_Task requirements_. The result should be the lines from the one holding "理爭議與執法疑慮仍懸而未決" to the final line of the records, retyped exactly.

□ □ □ □ □

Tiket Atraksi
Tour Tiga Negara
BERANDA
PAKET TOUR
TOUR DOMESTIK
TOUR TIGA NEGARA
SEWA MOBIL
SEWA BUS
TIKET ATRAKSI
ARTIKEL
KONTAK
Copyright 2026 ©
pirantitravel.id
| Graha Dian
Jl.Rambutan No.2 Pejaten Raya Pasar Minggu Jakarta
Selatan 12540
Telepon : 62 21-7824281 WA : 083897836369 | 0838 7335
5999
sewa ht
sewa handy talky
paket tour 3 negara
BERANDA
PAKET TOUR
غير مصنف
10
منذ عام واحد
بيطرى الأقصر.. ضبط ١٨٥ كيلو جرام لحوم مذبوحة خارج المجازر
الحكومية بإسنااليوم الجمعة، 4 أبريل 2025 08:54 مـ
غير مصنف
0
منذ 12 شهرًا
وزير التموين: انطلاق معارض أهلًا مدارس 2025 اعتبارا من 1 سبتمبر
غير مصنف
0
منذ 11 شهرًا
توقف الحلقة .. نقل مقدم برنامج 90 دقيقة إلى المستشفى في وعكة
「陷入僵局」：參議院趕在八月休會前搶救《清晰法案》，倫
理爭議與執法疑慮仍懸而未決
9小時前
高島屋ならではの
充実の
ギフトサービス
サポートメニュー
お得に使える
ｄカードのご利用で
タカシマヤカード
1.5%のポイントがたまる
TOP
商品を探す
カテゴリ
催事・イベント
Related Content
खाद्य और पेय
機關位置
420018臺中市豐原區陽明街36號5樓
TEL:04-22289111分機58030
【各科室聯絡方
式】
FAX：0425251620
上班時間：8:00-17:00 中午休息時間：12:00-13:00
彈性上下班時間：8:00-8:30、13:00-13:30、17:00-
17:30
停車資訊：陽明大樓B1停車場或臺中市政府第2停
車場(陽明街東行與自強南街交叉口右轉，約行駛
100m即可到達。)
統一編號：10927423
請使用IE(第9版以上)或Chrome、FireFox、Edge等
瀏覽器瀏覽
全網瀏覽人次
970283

□ □ □ □ □

_Task result_.
理爭議與執法疑慮仍懸而未決
9小時前
高島屋ならではの
充実の
ギフトサービス
サポートメニュー
お得に使える
ｄカードのご利用で
タカシマヤカード
1.5%のポイントがたまる
TOP
商品を探す
カテゴリ
催事・イベント
Related Content
खाद्य और पेय
機關位置
420018臺中市豐原區陽明街36號5樓
TEL:04-22289111分機58030
【各科室聯絡方
式】
FAX：0425251620
上班時間：8:00-17:00 中午休息時間：12:00-13:00
彈性上下班時間：8:00-8:30、13:00-13:30、17:00-
17:30
停車資訊：陽明大樓B1停車場或臺中市政府第2停
車場(陽明街東行與自強南街交叉口右轉，約行駛
100m即可到達。)
統一編號：10927423
請使用IE(第9版以上)或Chrome、FireFox、Edge等
瀏覽器瀏覽
全網瀏覽人次
970283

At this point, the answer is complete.